━━━━━ Records to process
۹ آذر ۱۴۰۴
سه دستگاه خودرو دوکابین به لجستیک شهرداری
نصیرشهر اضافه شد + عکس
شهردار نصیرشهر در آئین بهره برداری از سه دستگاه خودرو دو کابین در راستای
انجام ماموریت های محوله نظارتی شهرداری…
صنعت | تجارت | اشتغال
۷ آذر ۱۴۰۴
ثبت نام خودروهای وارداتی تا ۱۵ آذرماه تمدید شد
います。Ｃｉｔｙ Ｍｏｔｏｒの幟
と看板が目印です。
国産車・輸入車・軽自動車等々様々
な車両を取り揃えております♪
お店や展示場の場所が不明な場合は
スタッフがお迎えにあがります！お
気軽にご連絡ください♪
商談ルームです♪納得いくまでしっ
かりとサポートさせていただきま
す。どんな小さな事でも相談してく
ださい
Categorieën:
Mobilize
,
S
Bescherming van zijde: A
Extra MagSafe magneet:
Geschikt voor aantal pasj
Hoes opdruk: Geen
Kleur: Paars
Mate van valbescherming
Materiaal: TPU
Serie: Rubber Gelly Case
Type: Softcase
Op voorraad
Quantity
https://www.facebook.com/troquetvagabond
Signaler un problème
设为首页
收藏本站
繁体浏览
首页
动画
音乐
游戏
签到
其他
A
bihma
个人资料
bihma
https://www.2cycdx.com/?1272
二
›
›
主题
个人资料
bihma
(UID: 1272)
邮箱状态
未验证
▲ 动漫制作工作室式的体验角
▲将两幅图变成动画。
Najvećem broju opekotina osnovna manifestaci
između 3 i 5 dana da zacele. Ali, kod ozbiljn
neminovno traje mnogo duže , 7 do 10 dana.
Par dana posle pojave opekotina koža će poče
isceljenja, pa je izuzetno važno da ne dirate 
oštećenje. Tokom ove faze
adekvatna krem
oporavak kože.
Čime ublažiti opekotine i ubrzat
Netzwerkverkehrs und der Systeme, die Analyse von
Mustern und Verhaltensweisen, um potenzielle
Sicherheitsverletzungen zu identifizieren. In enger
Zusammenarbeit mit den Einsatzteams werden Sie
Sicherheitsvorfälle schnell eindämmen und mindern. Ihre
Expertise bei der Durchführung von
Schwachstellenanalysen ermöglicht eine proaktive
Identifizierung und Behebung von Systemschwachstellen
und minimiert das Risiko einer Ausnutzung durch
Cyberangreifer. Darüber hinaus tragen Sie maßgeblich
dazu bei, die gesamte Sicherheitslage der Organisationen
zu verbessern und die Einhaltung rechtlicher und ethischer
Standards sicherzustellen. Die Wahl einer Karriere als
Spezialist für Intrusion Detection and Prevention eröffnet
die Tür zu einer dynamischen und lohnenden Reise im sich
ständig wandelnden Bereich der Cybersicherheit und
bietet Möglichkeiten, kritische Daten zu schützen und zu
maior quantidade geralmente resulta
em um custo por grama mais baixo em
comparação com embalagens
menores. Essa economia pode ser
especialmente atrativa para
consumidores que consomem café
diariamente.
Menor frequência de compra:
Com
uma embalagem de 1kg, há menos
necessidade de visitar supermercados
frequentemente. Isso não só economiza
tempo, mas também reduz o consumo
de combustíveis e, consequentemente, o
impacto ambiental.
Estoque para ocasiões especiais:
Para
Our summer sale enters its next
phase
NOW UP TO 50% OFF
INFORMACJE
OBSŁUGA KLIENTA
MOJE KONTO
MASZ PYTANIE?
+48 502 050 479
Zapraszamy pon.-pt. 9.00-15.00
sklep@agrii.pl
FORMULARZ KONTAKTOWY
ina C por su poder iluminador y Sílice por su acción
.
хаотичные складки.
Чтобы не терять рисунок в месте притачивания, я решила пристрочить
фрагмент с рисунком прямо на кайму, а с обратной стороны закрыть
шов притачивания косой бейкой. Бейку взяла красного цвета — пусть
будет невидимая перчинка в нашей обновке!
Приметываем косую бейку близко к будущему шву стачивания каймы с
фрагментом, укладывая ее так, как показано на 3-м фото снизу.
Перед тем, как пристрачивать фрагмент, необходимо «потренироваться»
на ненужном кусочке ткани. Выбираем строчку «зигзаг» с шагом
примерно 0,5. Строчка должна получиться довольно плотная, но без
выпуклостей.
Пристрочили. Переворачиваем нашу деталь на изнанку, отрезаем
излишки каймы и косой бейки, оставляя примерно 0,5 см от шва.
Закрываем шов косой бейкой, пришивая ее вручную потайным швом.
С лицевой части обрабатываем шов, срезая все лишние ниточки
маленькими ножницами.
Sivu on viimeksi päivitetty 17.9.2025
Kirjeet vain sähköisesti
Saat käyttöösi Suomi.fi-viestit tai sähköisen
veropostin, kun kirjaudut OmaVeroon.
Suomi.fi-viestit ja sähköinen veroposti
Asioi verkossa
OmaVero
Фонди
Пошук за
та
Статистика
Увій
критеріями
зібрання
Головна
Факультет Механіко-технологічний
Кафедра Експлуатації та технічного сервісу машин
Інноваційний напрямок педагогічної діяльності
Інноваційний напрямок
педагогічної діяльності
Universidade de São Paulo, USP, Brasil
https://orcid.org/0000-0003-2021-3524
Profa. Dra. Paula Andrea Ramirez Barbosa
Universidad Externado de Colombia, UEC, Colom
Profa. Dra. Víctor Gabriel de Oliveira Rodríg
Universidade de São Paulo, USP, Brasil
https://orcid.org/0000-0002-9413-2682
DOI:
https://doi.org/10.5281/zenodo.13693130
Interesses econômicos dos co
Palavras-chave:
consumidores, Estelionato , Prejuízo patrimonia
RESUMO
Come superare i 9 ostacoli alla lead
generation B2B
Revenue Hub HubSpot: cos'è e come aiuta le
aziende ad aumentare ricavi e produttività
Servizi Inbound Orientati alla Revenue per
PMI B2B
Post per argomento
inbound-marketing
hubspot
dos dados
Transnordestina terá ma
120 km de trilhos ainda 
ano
━━━━━━━━━━
## Task brief
Exact reproduction of the lines from the top of the material through the line where "気軽にご連絡ください♪" appears is required, both boundary lines included, with no other output.

## Exercise solution
۹ آذر ۱۴۰۴
سه دستگاه خودرو دوکابین به لجستیک شهرداری
نصیرشهر اضافه شد + عکس
شهردار نصیرشهر در آئین بهره برداری از سه دستگاه خودرو دو کابین در راستای
انجام ماموریت های محوله نظارتی شهرداری…
صنعت | تجارت | اشتغال
۷ آذر ۱۴۰۴
ثبت نام خودروهای وارداتی تا ۱۵ آذرماه تمدید شد
います。Ｃｉｔｙ Ｍｏｔｏｒの幟
と看板が目印です。
国産車・輸入車・軽自動車等々様々
な車両を取り揃えております♪
お店や展示場の場所が不明な場合は
スタッフがお迎えにあがります！お
気軽にご連絡ください♪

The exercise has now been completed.